Copy the listing word for word, starting at its first line and ending at the line that contains "685.5], [0, 0, 1]] dist [-0.075196, 0.040229]", with both ends included. Leave the pictures out of your copy.

Camera pose data:
··········
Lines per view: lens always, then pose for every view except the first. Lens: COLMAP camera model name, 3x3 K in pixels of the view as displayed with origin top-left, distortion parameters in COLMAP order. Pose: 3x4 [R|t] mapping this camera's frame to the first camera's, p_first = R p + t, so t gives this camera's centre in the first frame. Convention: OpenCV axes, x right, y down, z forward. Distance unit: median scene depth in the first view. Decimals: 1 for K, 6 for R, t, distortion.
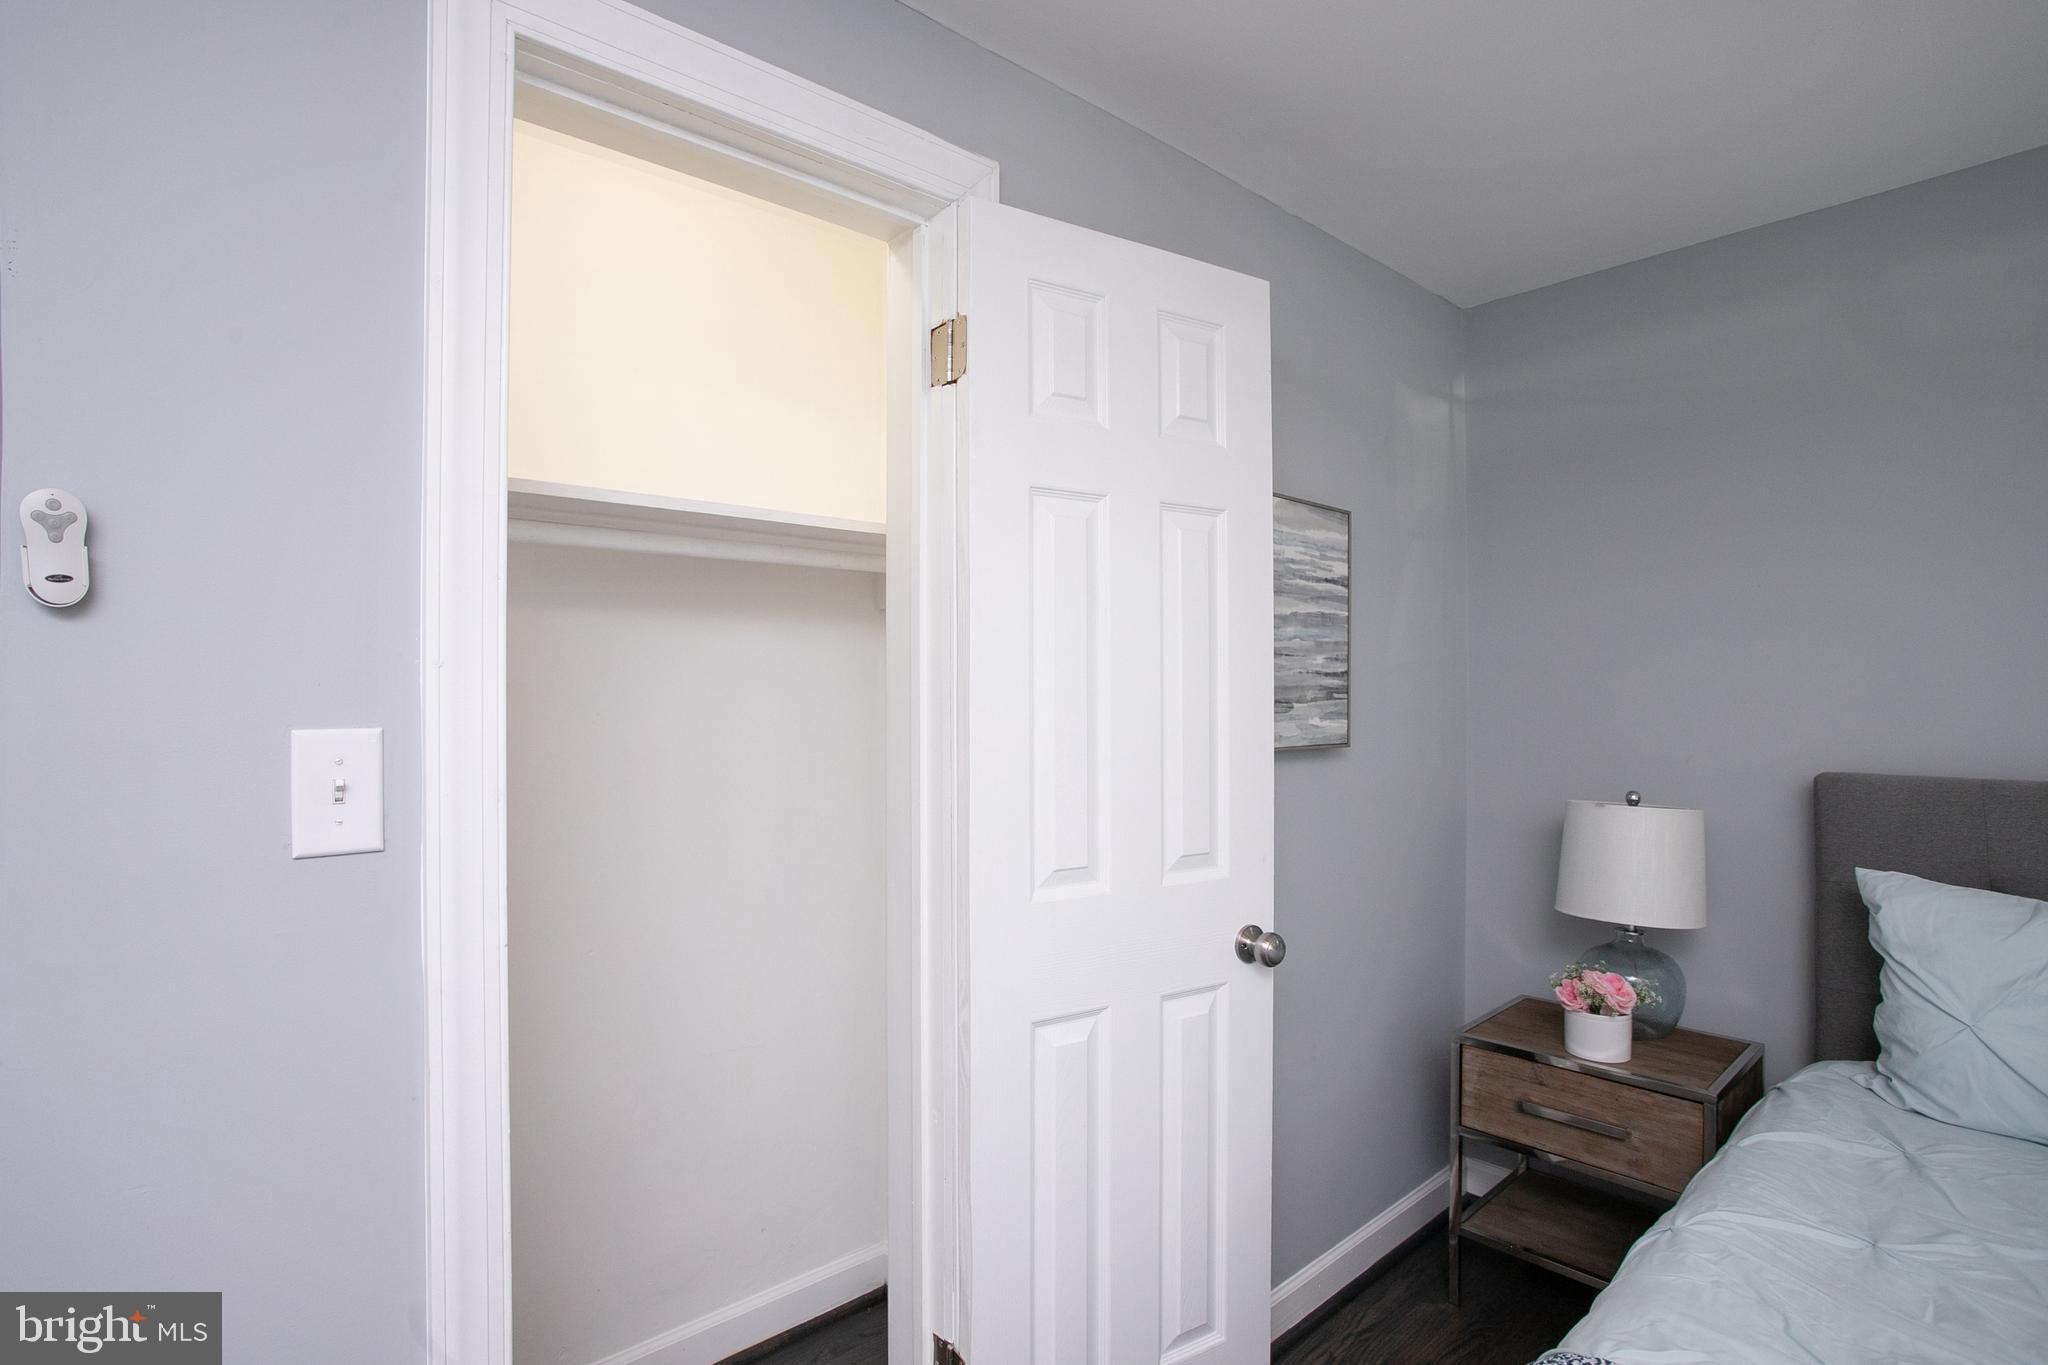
lens RADIAL K [[1010.5, 0, 1001.0], [0, 1010.5, 686.0], [0, 0, 1]] dist [-0.075196, 0.040229]
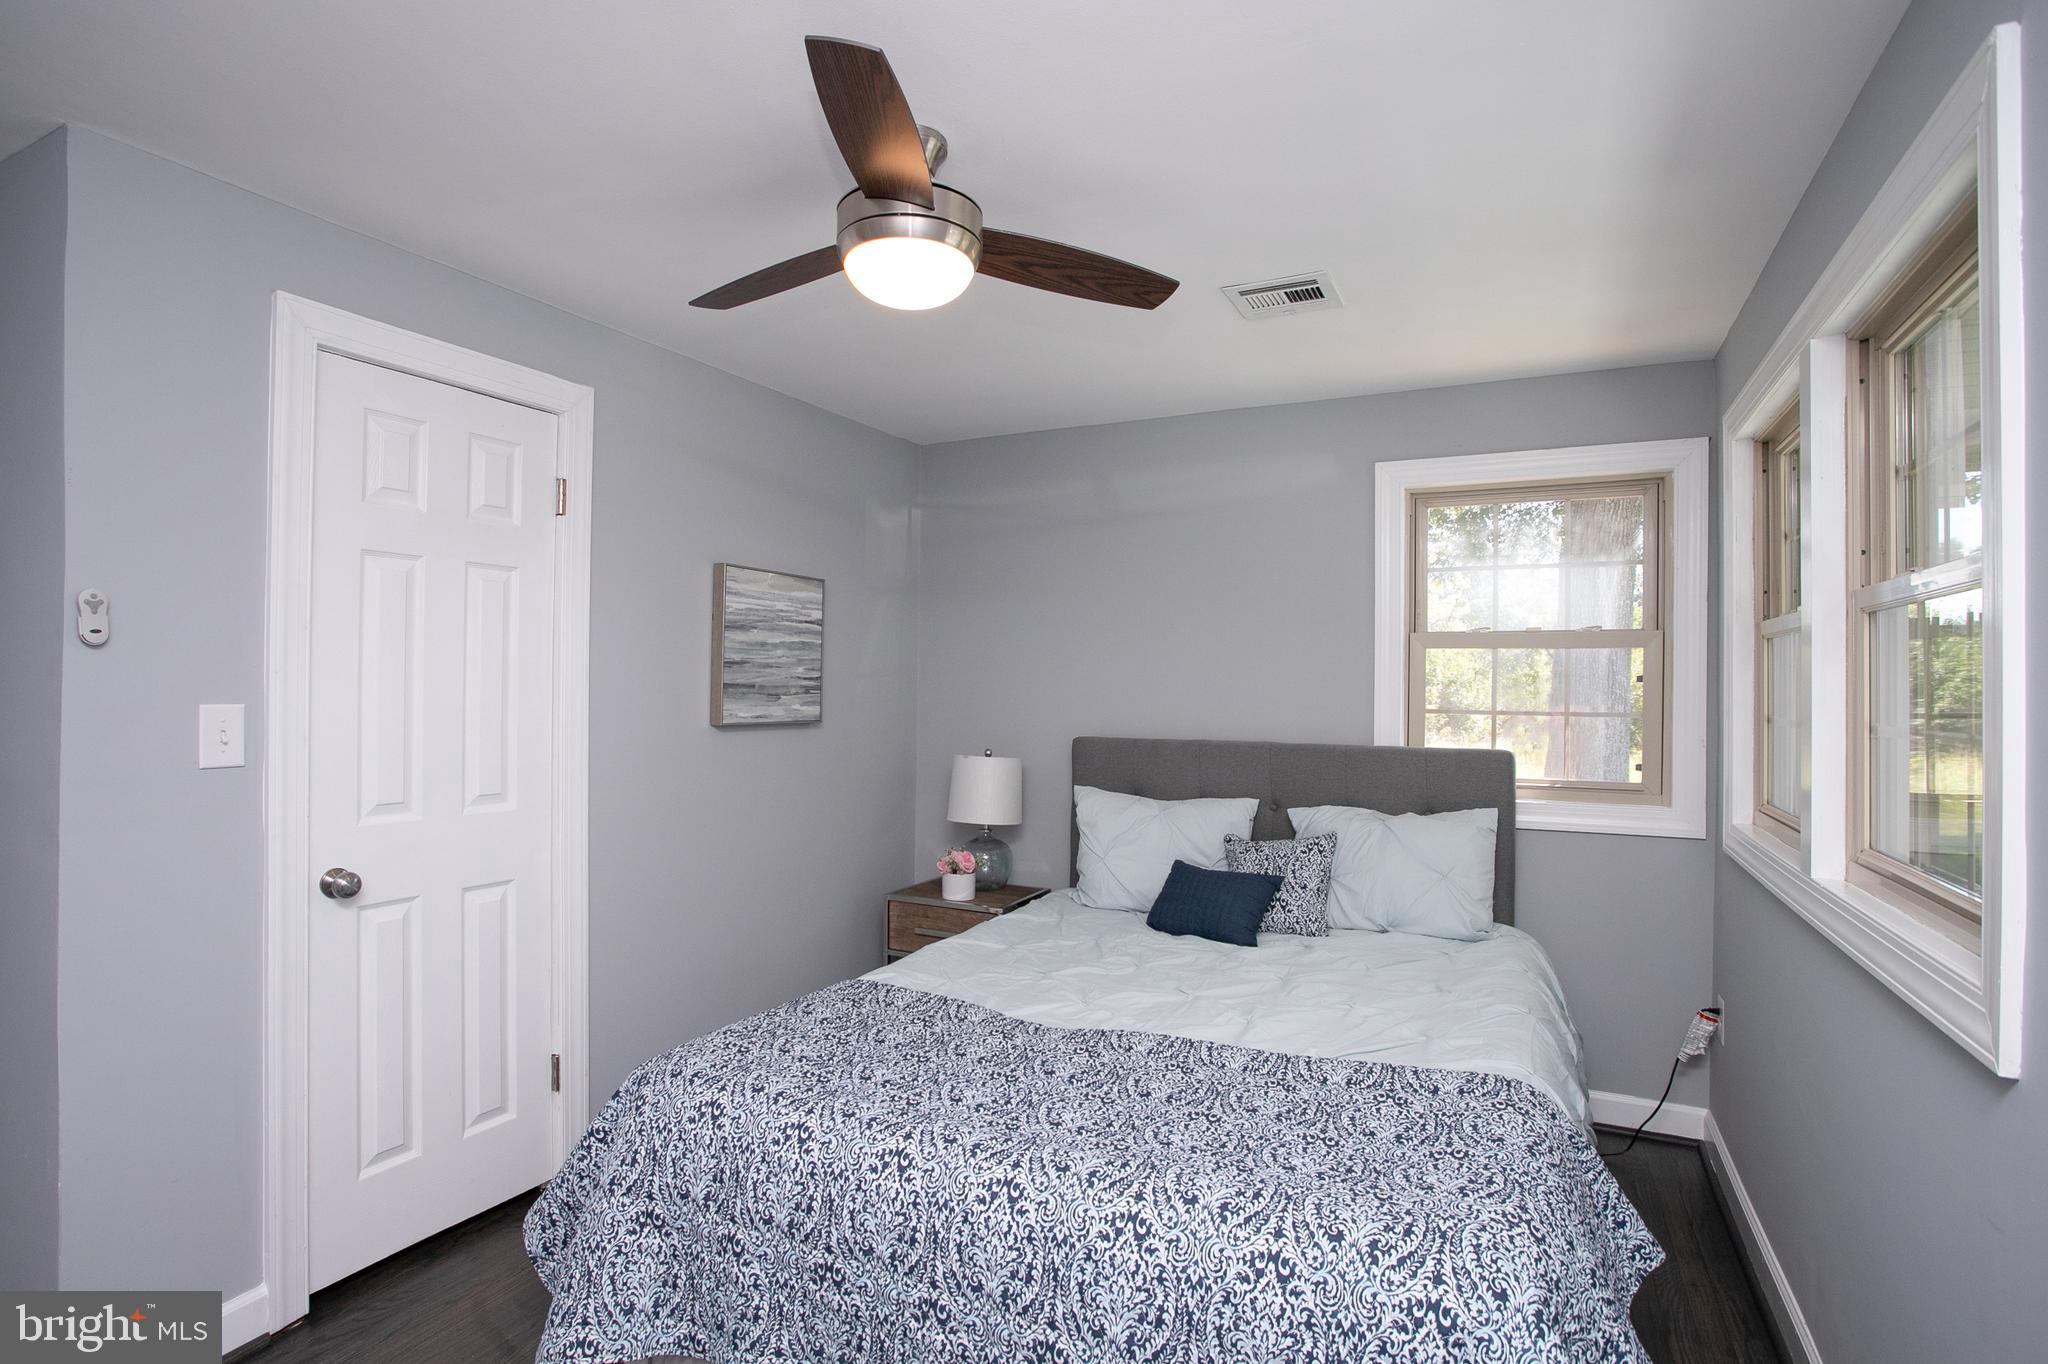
lens RADIAL K [[1010.5, 0, 1001.0], [0, 1010.5, 685.5], [0, 0, 1]] dist [-0.075196, 0.040229]
pose [[0.940768, 0.011006, 0.338873, 0.065650], [-0.013450, 0.999898, 0.004866, -0.012839], [-0.338785, -0.009136, 0.940820, -0.693409]]
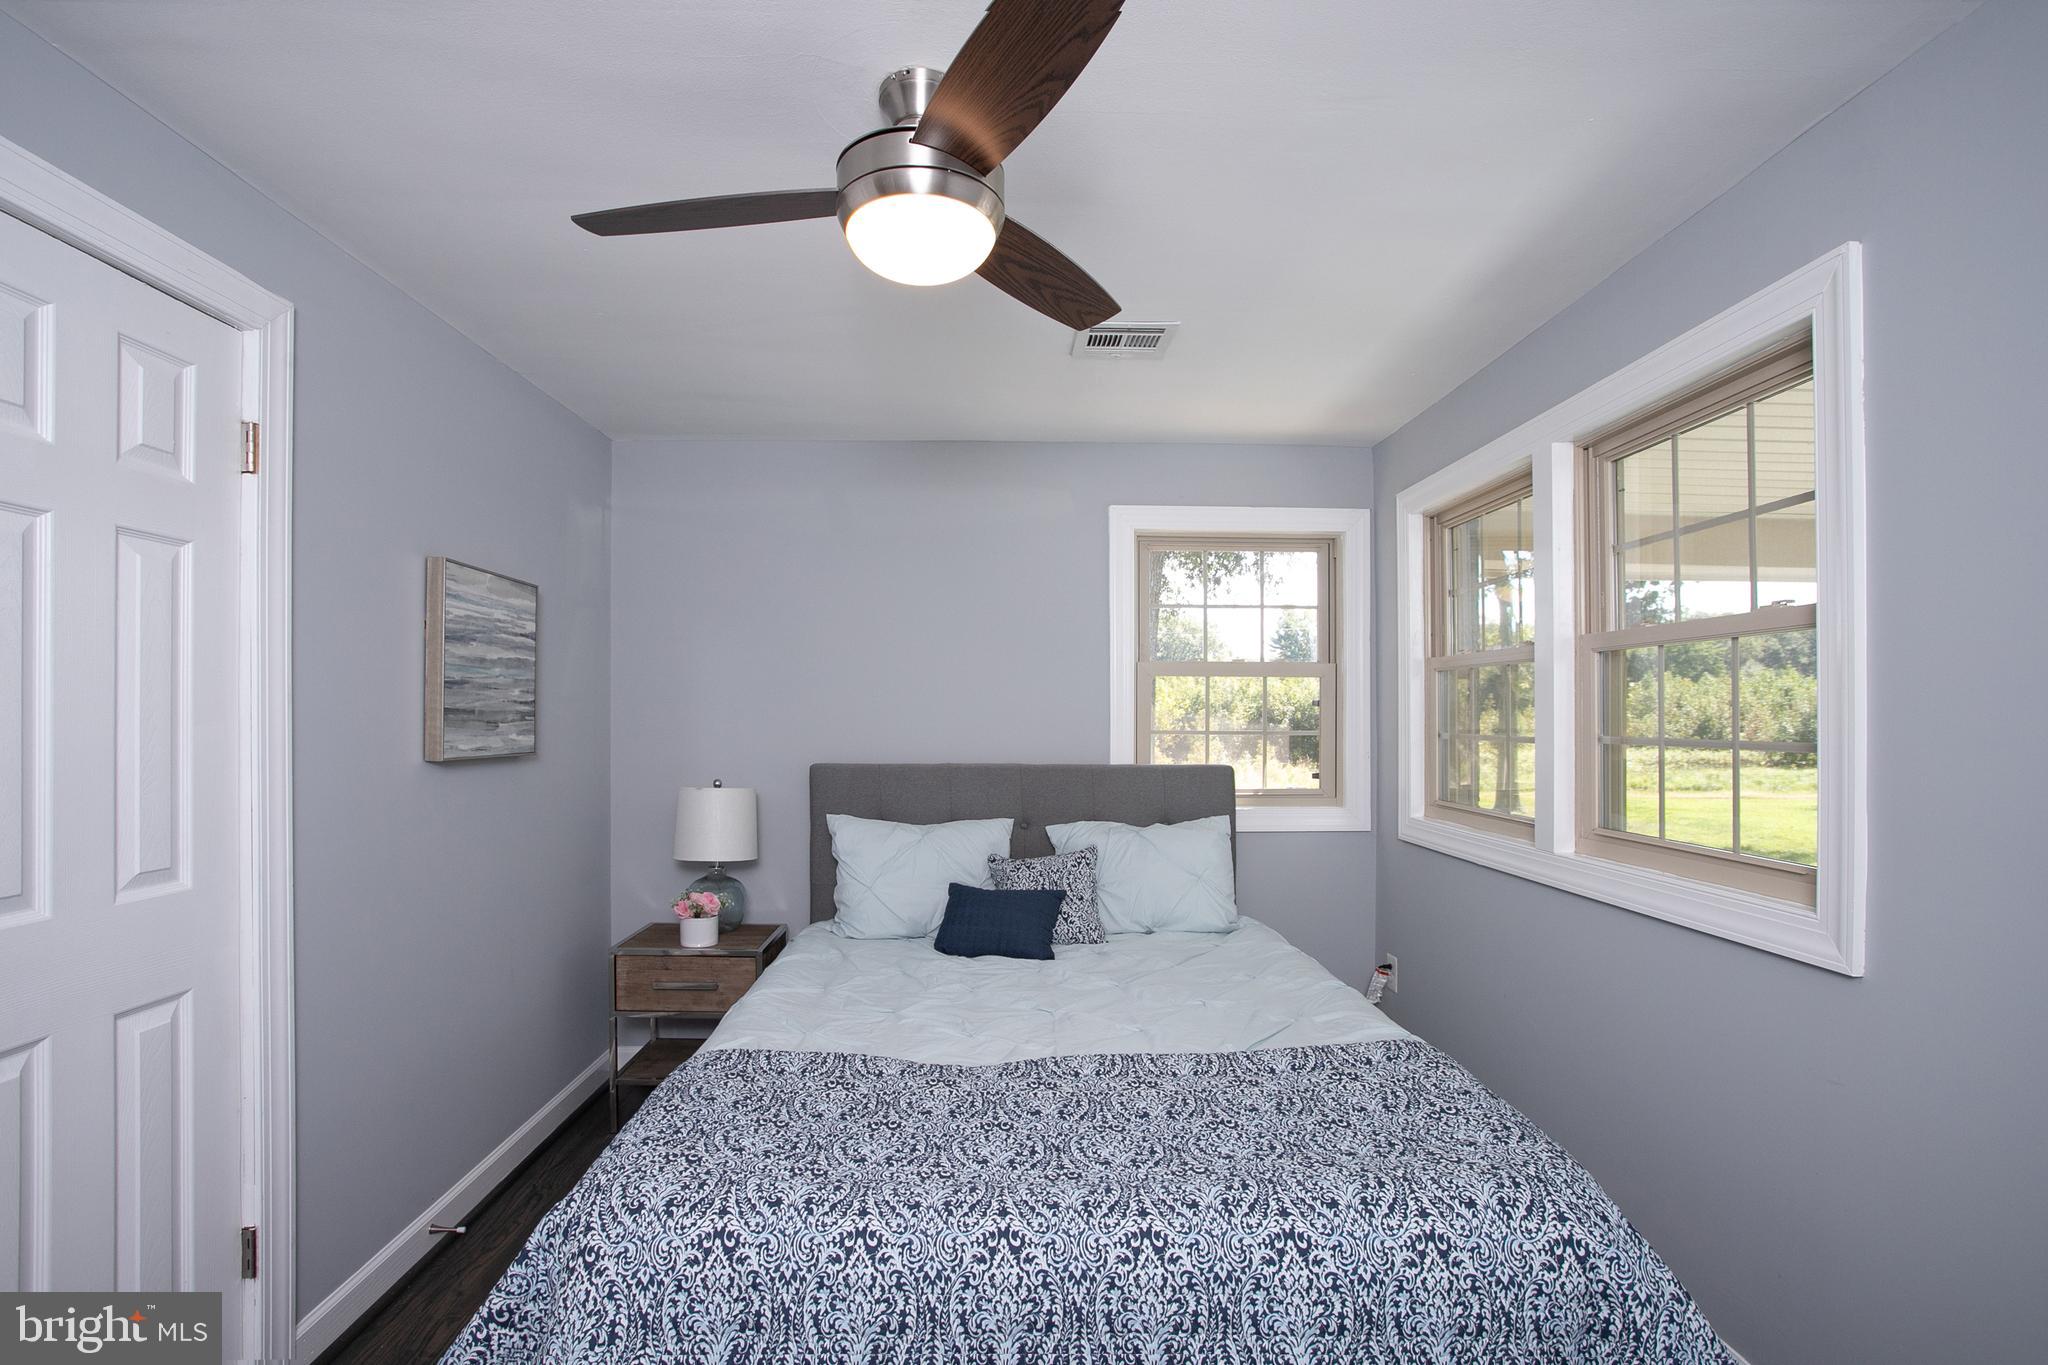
lens RADIAL K [[975.6, 0, 987.8], [0, 975.6, 719.5], [0, 0, 1]] dist [-0.065173, 0.036693]
pose [[0.670614, 0.001855, 0.741804, -0.235604], [-0.010623, 0.999918, 0.007103, -0.004614], [-0.741731, -0.012643, 0.670579, -0.382283]]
··········
#### Response to the exercise:
Lines per view: lens always, then pose for every view except the first. Lens: COLMAP camera model name, 3x3 K in pixels of the view as displayed with origin top-left, distortion parameters in COLMAP order. Pose: 3x4 [R|t] mapping this camera's frame to the first camera's, p_first = R p + t, so t gives this camera's centre in the first frame. Convention: OpenCV axes, x right, y down, z forward. Distance unit: median scene depth in the first view. Decimals: 1 for K, 6 for R, t, distortion.
lens RADIAL K [[1010.5, 0, 1001.0], [0, 1010.5, 686.0], [0, 0, 1]] dist [-0.075196, 0.040229]
lens RADIAL K [[1010.5, 0, 1001.0], [0, 1010.5, 685.5], [0, 0, 1]] dist [-0.075196, 0.040229]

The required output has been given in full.